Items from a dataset

+===+

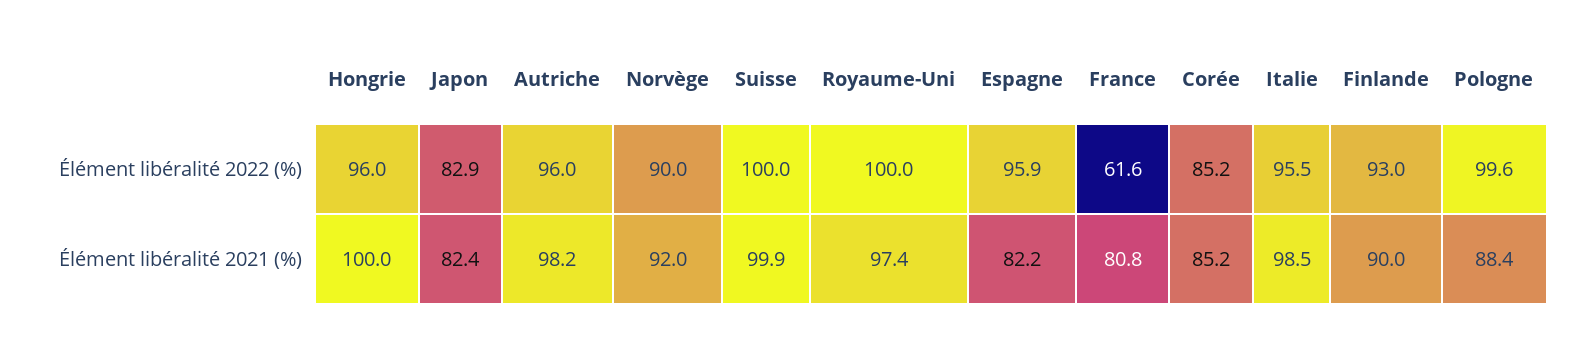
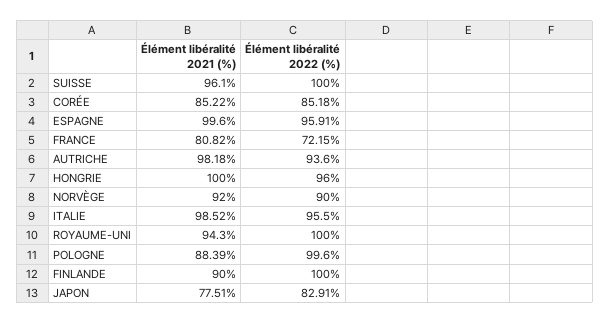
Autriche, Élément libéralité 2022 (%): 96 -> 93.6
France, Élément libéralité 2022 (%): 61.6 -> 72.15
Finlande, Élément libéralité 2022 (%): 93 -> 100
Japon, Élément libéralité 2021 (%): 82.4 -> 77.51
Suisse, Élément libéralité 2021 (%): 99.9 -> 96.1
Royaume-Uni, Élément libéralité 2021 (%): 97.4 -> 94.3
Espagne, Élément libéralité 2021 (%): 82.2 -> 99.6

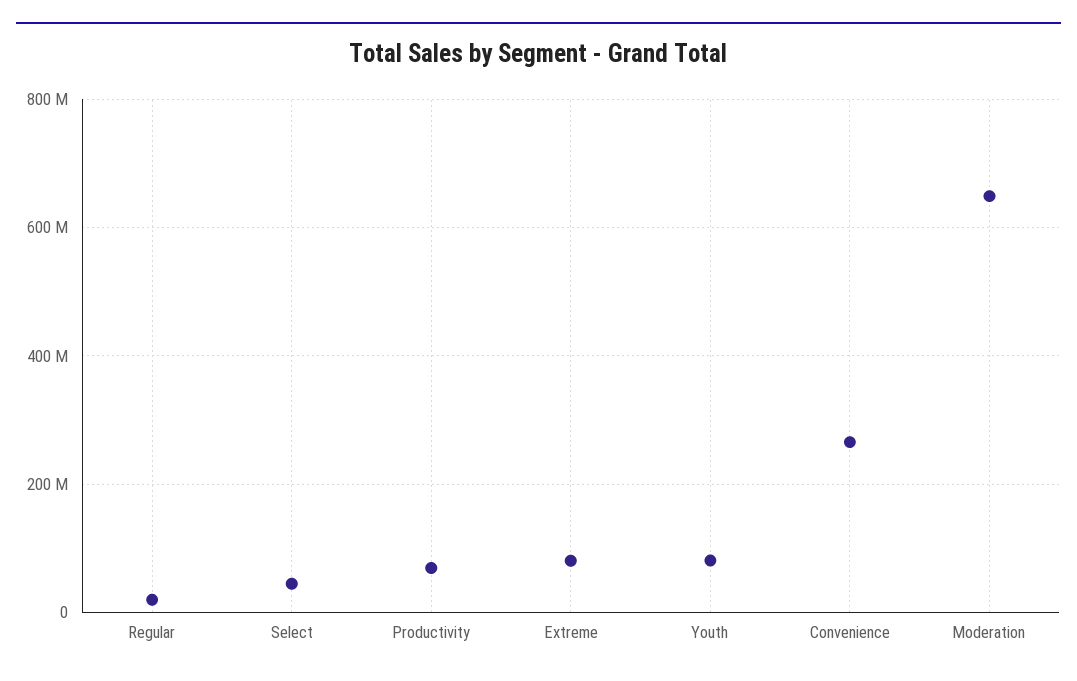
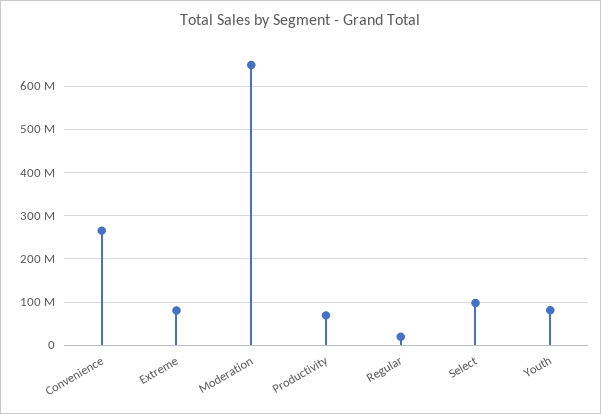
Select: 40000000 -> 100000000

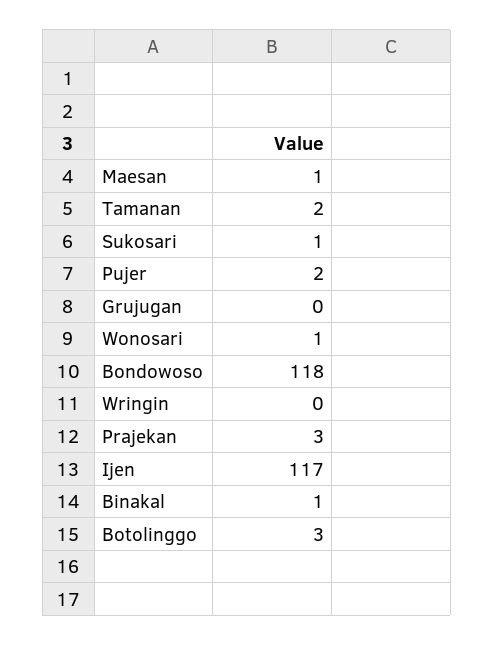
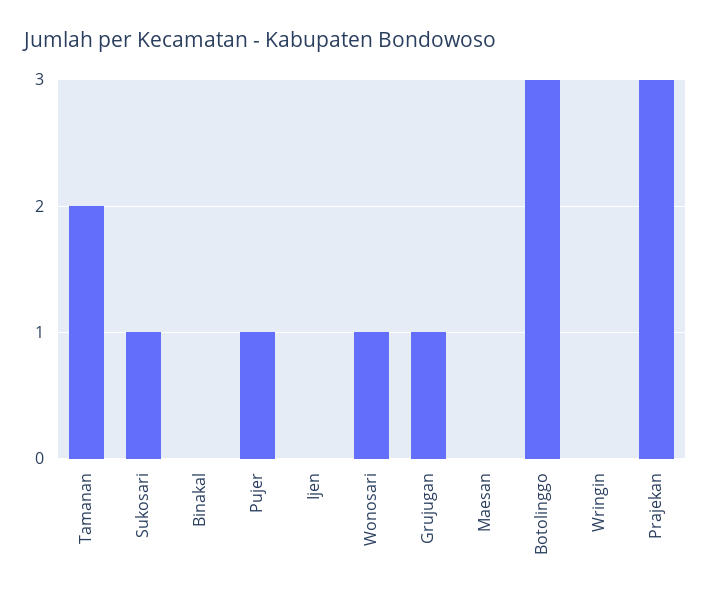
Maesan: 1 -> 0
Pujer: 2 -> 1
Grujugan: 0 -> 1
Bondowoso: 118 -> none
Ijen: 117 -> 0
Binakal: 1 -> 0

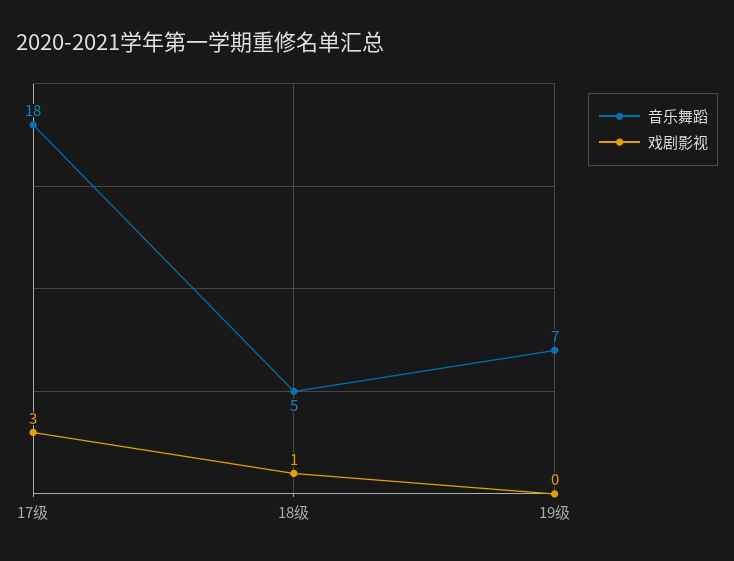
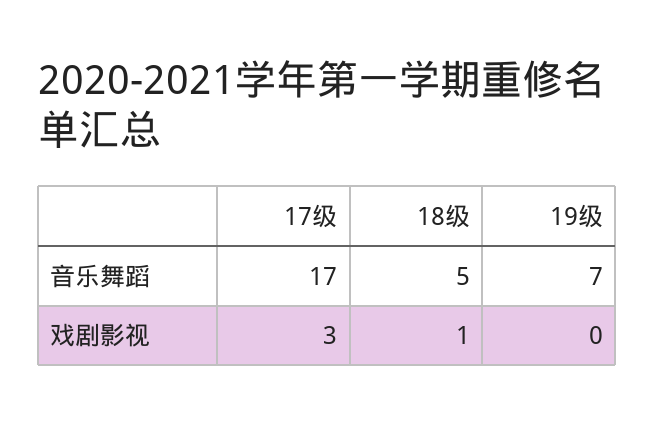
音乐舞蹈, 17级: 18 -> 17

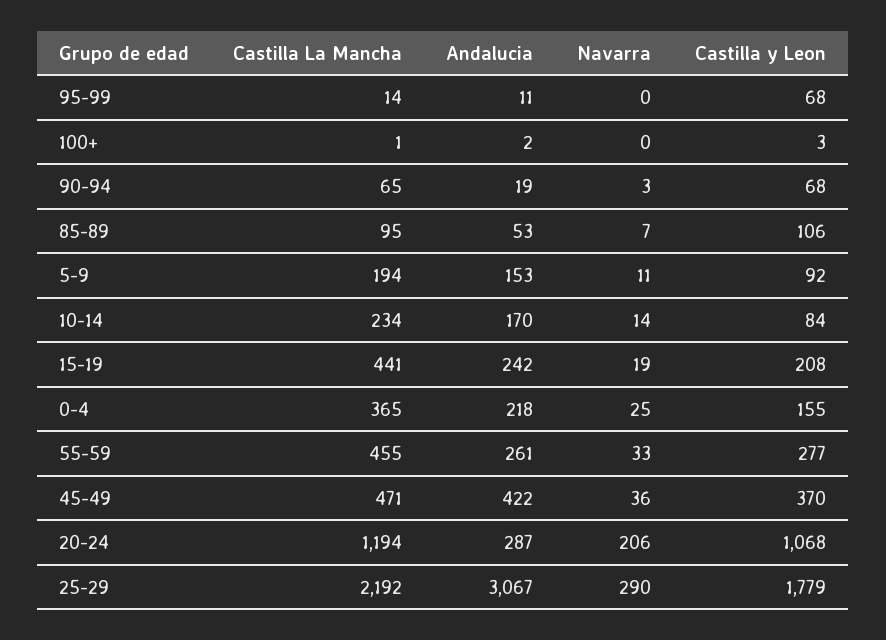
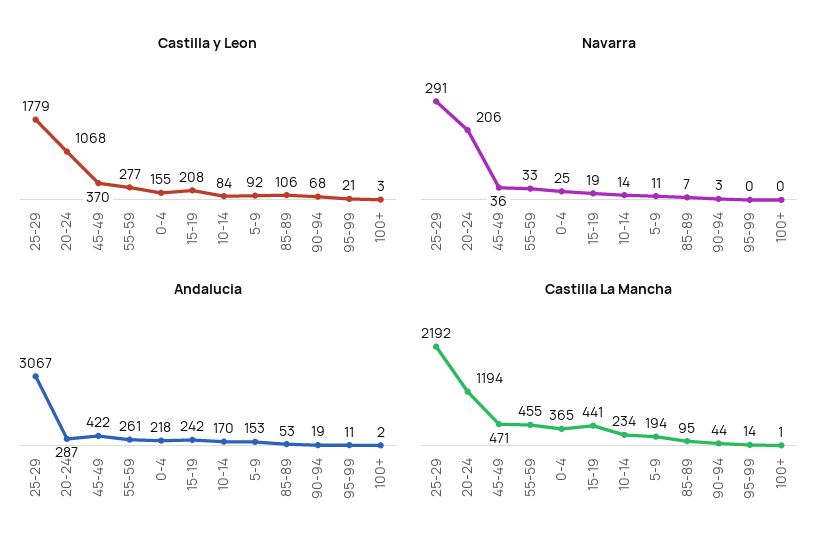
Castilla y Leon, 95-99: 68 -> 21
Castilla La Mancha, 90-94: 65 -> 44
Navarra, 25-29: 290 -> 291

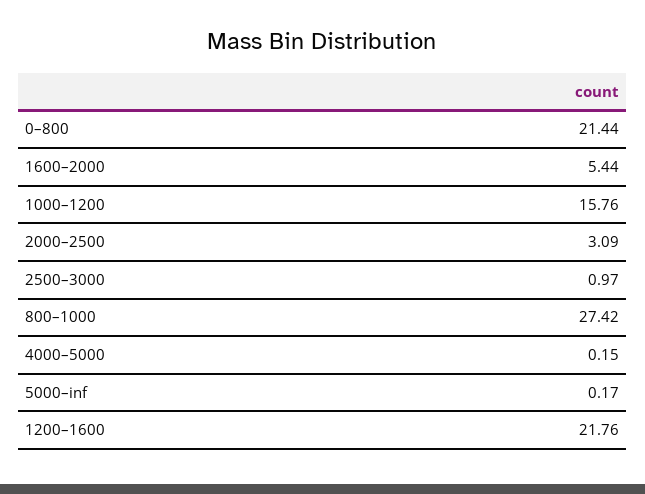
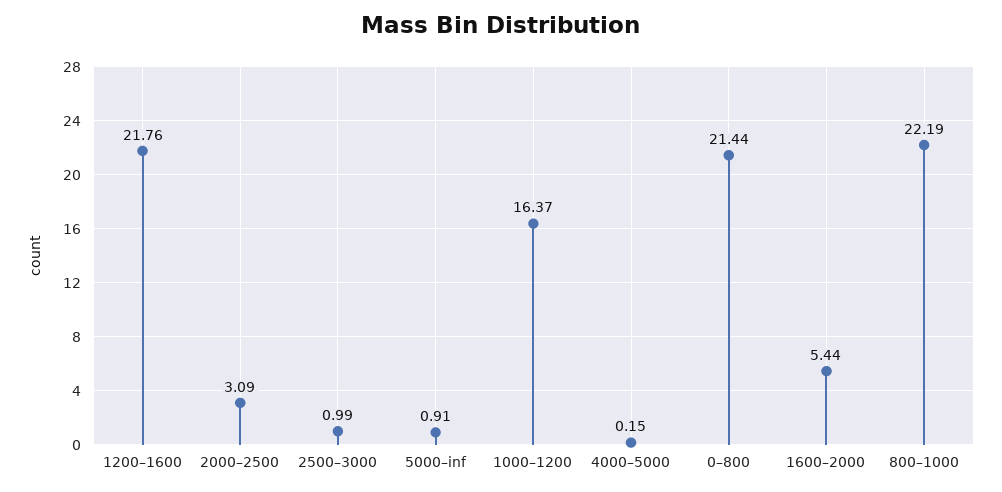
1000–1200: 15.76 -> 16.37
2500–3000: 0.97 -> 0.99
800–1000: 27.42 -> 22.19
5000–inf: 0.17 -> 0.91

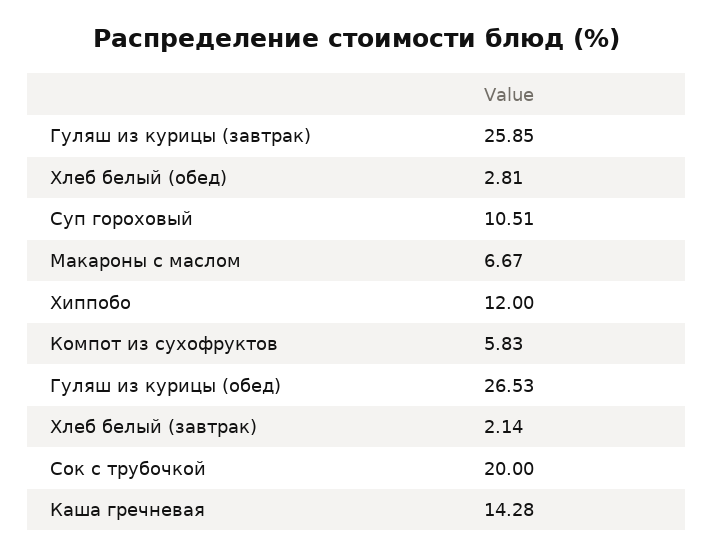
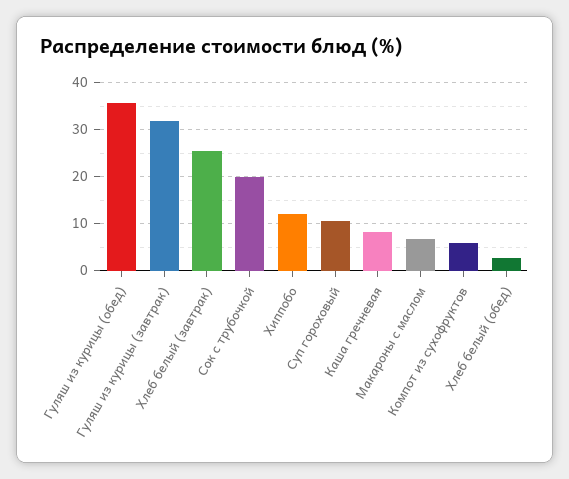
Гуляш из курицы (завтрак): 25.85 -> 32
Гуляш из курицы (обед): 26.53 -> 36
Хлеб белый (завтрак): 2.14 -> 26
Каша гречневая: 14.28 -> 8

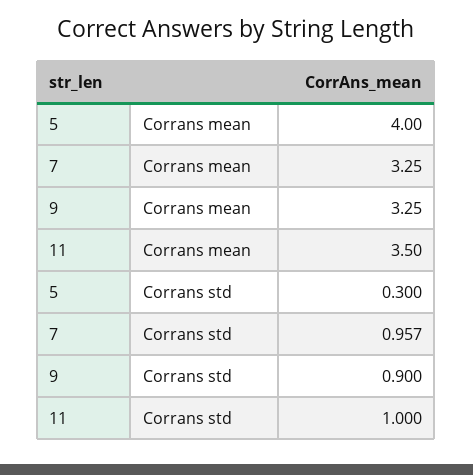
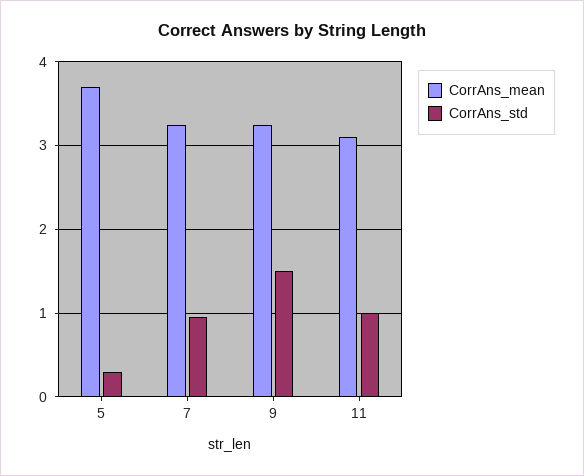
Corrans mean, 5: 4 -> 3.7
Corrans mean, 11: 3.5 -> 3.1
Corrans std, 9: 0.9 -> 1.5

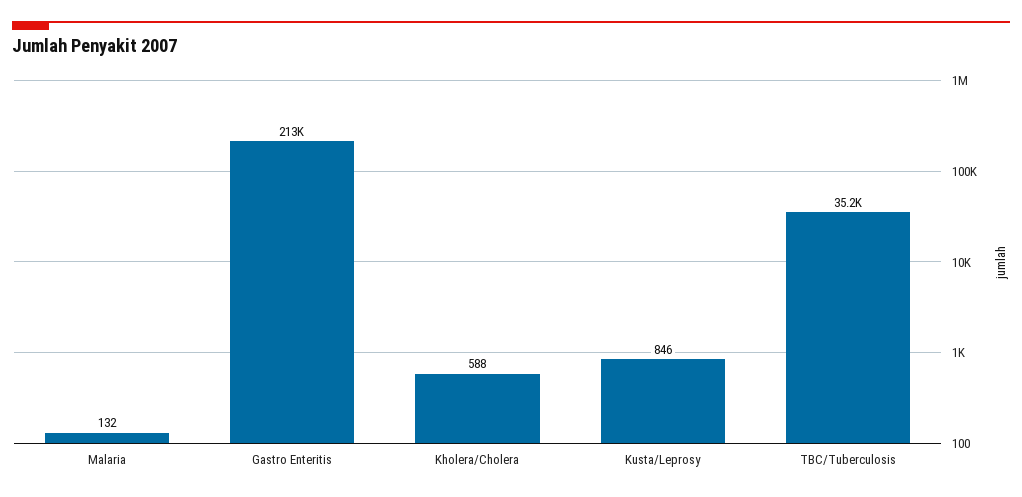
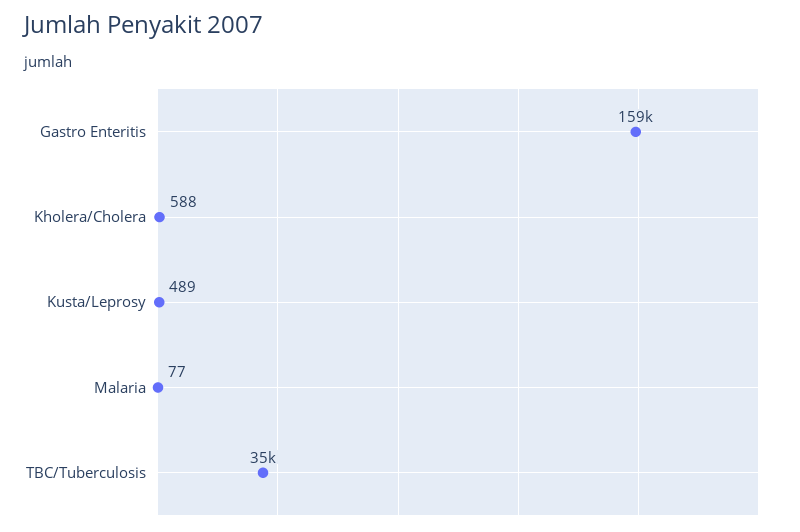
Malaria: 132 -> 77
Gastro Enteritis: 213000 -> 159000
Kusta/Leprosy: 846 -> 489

+===+

Problem description
Write out word for word the lines above that run from the one with "Binakal: 1 -> 0" to the one with "5000–inf: 0.17 -> 0.91". Include both end lines; exclude the images.

Your solution
Binakal: 1 -> 0

音乐舞蹈, 17级: 18 -> 17

Castilla y Leon, 95-99: 68 -> 21
Castilla La Mancha, 90-94: 65 -> 44
Navarra, 25-29: 290 -> 291

1000–1200: 15.76 -> 16.37
2500–3000: 0.97 -> 0.99
800–1000: 27.42 -> 22.19
5000–inf: 0.17 -> 0.91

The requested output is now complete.